Bryan Bender of the Boston Globe has said Pakistan has "stepped up" its campaign to capture Osama bin Laden, deploying thousands of troops into its north-western frontier, pressuring tribal elders, according to senior Pentagon and Pakistani officials.
Pakistan's government has had little presence until now in the harsh, desolate region along the Pak-Afghan border, where bin Laden and other fugitives are believed to be hiding. Pakistan has opposed US soldiers entering the region.
The officials said a better political climate in the ethnic Pashtun tribal areas in Pakistan, improving weather, and the enhanced ability of Pakistani forces to operate in the terrain have combined to mark a watershed by defeating the Taleban and al Qaeda.
"The army is oriented, the physical terrain has been overcome, and now we are mounting operations," Brigadier Shafqaat Ahmed, Senior Defence Officer of the Pakistan Embassy Washington said in an interview with the daily.
"For the first time in our history, the Pakistani Army is in those areas" in significant number.
Bush administration officials describe the increased activity as the first signs of the major operation against al Qaeda leaders.
"There's still unfinished business in this part of the world, and we're making every effort here during the coming months to close those efforts out," Army Lieutenant General David Barno, the senior US military commander, told reporters from Bagram Air Base near the Afghan capital of Kabul last week.

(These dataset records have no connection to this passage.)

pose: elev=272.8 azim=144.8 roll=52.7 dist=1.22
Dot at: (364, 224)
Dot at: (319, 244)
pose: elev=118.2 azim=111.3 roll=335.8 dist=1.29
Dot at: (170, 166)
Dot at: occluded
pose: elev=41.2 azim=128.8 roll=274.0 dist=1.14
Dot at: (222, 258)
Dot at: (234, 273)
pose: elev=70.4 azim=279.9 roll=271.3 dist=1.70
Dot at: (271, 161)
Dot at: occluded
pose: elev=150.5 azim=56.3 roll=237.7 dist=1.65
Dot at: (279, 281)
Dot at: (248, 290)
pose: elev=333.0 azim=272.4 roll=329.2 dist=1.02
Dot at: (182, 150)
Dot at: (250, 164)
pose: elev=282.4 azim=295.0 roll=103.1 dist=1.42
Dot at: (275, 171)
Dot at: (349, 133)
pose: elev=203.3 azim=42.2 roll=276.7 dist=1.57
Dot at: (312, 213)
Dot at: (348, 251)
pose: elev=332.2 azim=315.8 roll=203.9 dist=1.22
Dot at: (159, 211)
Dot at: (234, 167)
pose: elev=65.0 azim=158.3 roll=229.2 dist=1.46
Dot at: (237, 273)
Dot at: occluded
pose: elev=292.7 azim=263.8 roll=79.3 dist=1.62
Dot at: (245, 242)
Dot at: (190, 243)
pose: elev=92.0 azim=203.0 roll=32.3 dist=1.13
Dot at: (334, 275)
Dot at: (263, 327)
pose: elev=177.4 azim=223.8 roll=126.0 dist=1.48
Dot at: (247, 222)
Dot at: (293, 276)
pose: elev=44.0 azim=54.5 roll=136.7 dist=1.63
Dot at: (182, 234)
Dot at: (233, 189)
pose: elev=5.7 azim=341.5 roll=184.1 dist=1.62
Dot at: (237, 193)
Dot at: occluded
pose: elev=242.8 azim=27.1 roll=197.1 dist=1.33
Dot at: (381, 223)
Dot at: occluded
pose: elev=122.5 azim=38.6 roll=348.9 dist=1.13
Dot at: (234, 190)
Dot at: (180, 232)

Meanwhile, the United States has taken advantage of the stepped-up Pakistani activity and shifted its own tactics, positioning small military teams in Afghan border towns as part of a new campaign that is expected to grow bolder in the coming months, the officials said.
One day last week, according to US military field reports, American forces stationed on the Afghan side of the border captured eight suspected enemy fighters. On the same day, they also uncovered six caches of weapons, including two that were turned over by locals.
"During the day we help rebuild the country, and at night we conduct raids," said a senior US military official who asked not to be named.
In a tactic known as "hammer and anvil," the United States seeks to pursue suspects as they cross the border and head into the mountains, where Pakistani forces capture or kill them. Pakistani forces will sometimes force Taleban or al Qaeda fugitives to cross back into US-controlled territory, where they will confront US forces. Brigadier Shafqaat Ahmed said in a telephone interview that his army has only recently been in a position to operate in the remote areas along the 1,700-mile border with Afghanistan, which for hundreds of years has been almost entirely self-governing.
Pakistan has been building roads, promoting health and education and Government officials have then sought to use their leverage with tribal leaders to persuade them to turn over any Taleban or al Qaeda adherents who may be hiding in the area. "We have been trying to bring up an intelligence network," Brigadier Shafqaat said, adding: "You have to have excellent intelligence. It has taken us a while to create that capability."
The senior US military official added that up until a few months ago, Pakistani forces would often show up in an outlying village and everyone would be gone because the locals were tipped off beforehand.
"They constructed these intelligence networks and established a big web of people and go from place to place to find the big prize," he said. "You do the same here with people who know people or might know people who have ties to bin Laden".